**Exercise requirements**:
• 1. Render this sentence from the golf passage in Spanish: "Rahm admits that it was probably time for his luck to turn."
• 2. Quote the golf passage, starting at "Rahm admits that" and stopping after "for sudden death.".

For three days at least, Rahmbo looked human.

“Three days? Come on, two days,” Rahm joked with a reporter when asked about his performance at Bay Hill on Tuesday. “I shot even par the last day. It’s not an easy golf course. I moved up on the leaderboard. That was pretty good, I think.”

Rahm reminded reporters that he hit five balls in the water, including four off the tee. He said all of them could have ended up being dry with a good bounce.

“It would be very easy for me to overthink it and think that something needs to change,” Rahm said. “If I were to eliminate most of those shots, we’re talking about close to top 20. It’s shoulda-coulda-woulda, right? But had I been playing at [Riviera Country Club] or Torrey [Pines] or at a different golf course all of those shots would have been in play. I could have managed my game around.”

Rahm admits that it was probably time for his luck to turn.

“It’s the game of golf,” he said. “I think when things are going so well for so long, the golf gods decide to humble you a little bit. You know, it was my turn to suffer that for a couple days. So just keep on going. There’s nothing, nothing to look into, really. It’s golf and a couple bad days.”

As much as Rahm has won around the world, he hasn’t yet collected a title in Florida as a pro. He has just one top-10 in five starts at the Players, a tie for ninth in 2021.

Fowler on his way back

The highlight of Rickie Fowler’s career probably came at the 2015 Players, in which he erased a 5-shot deficit to Sergio Garcia in the final six holes to force a playoff with Garcia and Kevin Kisner. Fowler and Kisner survived a three-hole aggregate playoff and headed to the island-green 17th for sudden death.

As Fowler did in the final round and playoff, he once again stuck his tee shot to about 8 feet and made a birdie to take down Kisner.

Stored entries
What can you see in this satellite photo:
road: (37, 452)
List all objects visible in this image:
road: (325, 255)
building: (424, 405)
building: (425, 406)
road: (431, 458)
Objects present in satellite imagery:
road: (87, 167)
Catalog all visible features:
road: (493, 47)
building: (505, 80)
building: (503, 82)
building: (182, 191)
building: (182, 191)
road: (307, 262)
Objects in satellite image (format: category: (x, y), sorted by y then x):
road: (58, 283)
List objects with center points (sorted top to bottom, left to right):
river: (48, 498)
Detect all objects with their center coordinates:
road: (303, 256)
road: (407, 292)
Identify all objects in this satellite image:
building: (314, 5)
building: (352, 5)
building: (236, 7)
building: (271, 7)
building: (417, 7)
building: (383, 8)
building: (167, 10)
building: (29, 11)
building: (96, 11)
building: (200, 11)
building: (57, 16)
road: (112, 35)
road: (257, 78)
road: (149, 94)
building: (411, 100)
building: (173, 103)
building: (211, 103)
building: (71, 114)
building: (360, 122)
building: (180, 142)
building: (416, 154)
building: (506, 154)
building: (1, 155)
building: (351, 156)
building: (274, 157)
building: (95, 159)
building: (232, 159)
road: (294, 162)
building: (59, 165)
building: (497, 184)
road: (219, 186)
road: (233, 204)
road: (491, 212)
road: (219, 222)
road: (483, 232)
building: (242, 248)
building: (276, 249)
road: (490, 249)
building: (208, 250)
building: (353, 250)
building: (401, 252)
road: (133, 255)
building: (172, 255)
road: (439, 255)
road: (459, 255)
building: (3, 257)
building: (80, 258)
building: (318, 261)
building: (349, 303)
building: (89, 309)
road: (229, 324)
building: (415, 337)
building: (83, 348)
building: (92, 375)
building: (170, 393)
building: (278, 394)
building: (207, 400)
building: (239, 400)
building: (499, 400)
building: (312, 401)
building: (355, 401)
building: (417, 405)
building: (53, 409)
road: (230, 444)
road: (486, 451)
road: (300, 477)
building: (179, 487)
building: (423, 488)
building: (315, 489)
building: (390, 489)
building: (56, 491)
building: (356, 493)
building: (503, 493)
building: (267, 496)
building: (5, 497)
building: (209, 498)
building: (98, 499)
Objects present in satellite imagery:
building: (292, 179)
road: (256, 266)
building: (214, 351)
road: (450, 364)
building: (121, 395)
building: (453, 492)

**Worked solutions**:
• 1. Rahm admite que probablemente era hora de que su suerte cambiara.

• 2.
Rahm admits that it was probably time for his luck to turn.

“It’s the game of golf,” he said. “I think when things are going so well for so long, the golf gods decide to humble you a little bit. You know, it was my turn to suffer that for a couple days. So just keep on going. There’s nothing, nothing to look into, really. It’s golf and a couple bad days.”

As much as Rahm has won around the world, he hasn’t yet collected a title in Florida as a pro. He has just one top-10 in five starts at the Players, a tie for ninth in 2021.

Fowler on his way back

The highlight of Rickie Fowler’s career probably came at the 2015 Players, in which he erased a 5-shot deficit to Sergio Garcia in the final six holes to force a playoff with Garcia and Kevin Kisner. Fowler and Kisner survived a three-hole aggregate playoff and headed to the island-green 17th for sudden death.